From: Prasanna R/SNAP /SRI-Bangalore/Engineer/삼성전자 <prasanna.r@samsung.com>
Date: Tue, 18 Dec 2018 04:47:17 +0000 (+0530)
Subject: Making comparison_op_quantized.cl generic with VEC_SIZE (#4042)
X-Git-Tag: 0.3~51
X-Git-Url: http://review.tizen.org/git/?a=commitdiff_plain;h=5a1045348d9b9d90886bac72a404e3185486439c;p=platform%2Fcore%2Fml%2Fnnfw.git

Making comparison_op_quantized.cl generic with VEC_SIZE (#4042)

This patch makes comparison op quantized.cl more generic based on VEC_SIZE
replacement from 16 -> vec_size
This is done for better scaling of this kernel.

Signed-off-by: prasannar <prasanna.r@samsung.com>
---

diff --git a/libs/ARMComputeEx/src/core/CL/CLKernelLibrary.cpp b/libs/ARMComputeEx/src/core/CL/CLKernelLibrary.cpp
index 6326ee1..40efbcc 100644
--- a/libs/ARMComputeEx/src/core/CL/CLKernelLibrary.cpp
+++ b/libs/ARMComputeEx/src/core/CL/CLKernelLibrary.cpp
@@ -75,7 +75,7 @@ const std::map<std::string, std::string> CLKernelLibraryEx::_kernel_program_map
     {"combine_gradients_L1", "canny.cl"},
     {"combine_gradients_L2", "canny.cl"},
     {"comparison_op", "comparison_op.cl"},
-    {"comparison_op_quantized", "comparison_op_quantized.cl"},
+    {"comparison_op_qasymm8", "comparison_op_quantized.cl"},
     {"concatenate_depth", "concatenate.cl"},
     {"concatenate_width", "concatenate.cl"},
     {"convolution_rectangle", "convolution_rectangle.cl"},
diff --git a/libs/ARMComputeEx/src/core/CL/cl_kernels/comparison_op_quantized.cl b/libs/ARMComputeEx/src/core/CL/cl_kernels/comparison_op_quantized.cl
index 133fcee..41c90b7 100644
--- a/libs/ARMComputeEx/src/core/CL/cl_kernels/comparison_op_quantized.cl
+++ b/libs/ARMComputeEx/src/core/CL/cl_kernels/comparison_op_quantized.cl
@@ -17,6 +17,12 @@
 #include "helpers.h"

[Check your understanding]
A) From the commit, write out the passage starting at "This patch makes" and ending at "of this kernel.".
B) According to the commit, why was 16 replaced with vec_size?
The lines play no part in this exercise.

[Data shown]
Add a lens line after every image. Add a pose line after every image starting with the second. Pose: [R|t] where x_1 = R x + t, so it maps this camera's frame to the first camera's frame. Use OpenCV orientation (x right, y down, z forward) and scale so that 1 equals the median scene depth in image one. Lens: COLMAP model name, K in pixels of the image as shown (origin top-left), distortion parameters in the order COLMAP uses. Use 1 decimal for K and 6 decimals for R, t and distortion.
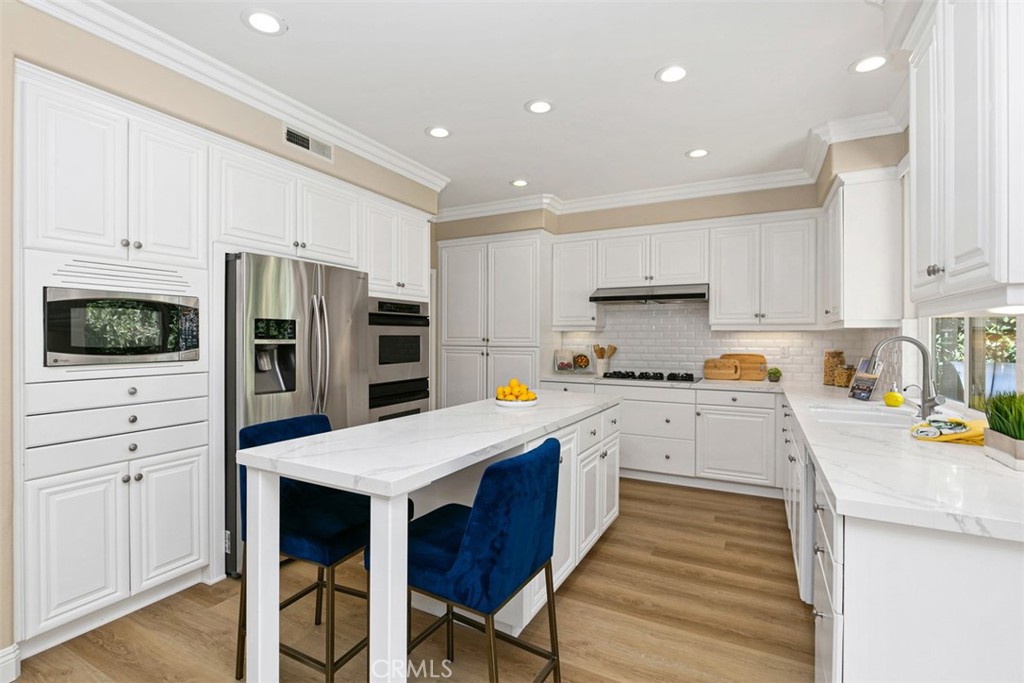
lens RADIAL K [[477.6, 0, 505.2], [0, 477.6, 337.3], [0, 0, 1]] dist [-0.004007, -0.000287]
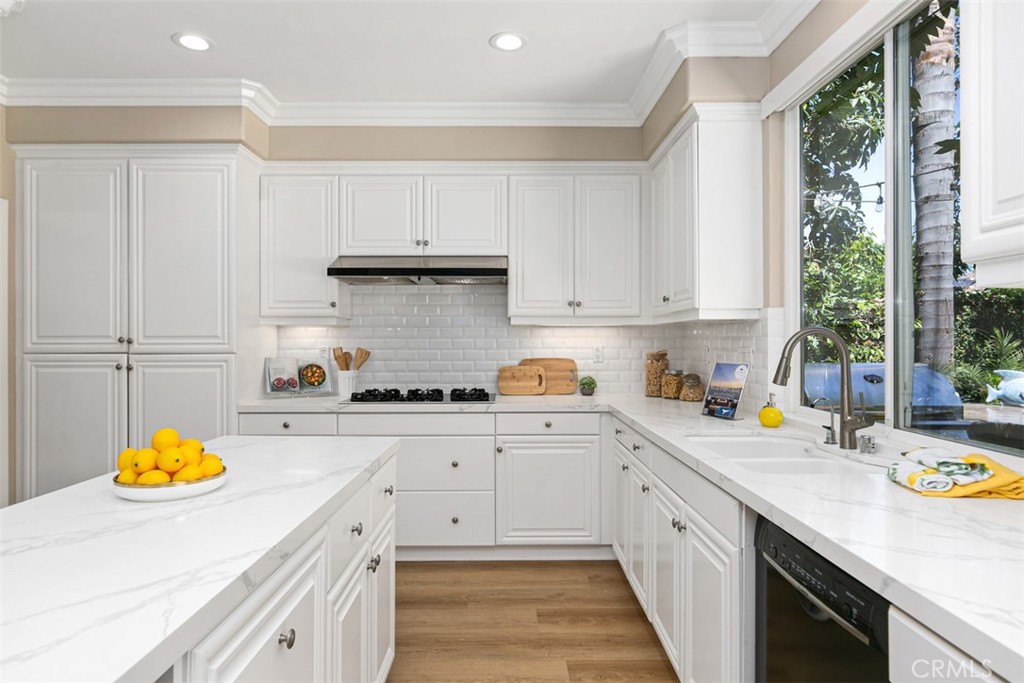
lens RADIAL K [[597.0, 0, 508.0], [0, 597.0, 340.8], [0, 0, 1]] dist [-0.001814, 0.005743]
pose [[0.880204, -0.004586, 0.474573, 0.023575], [0.004074, 0.999989, 0.002107, 0.007400], [-0.474578, 0.000078, 0.880214, 0.274937]]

[Answers by item number]
A)
This patch makes comparison op quantized.cl more generic based on VEC_SIZE
replacement from 16 -> vec_size
This is done for better scaling of this kernel.

B) It was done for better scaling of the kernel.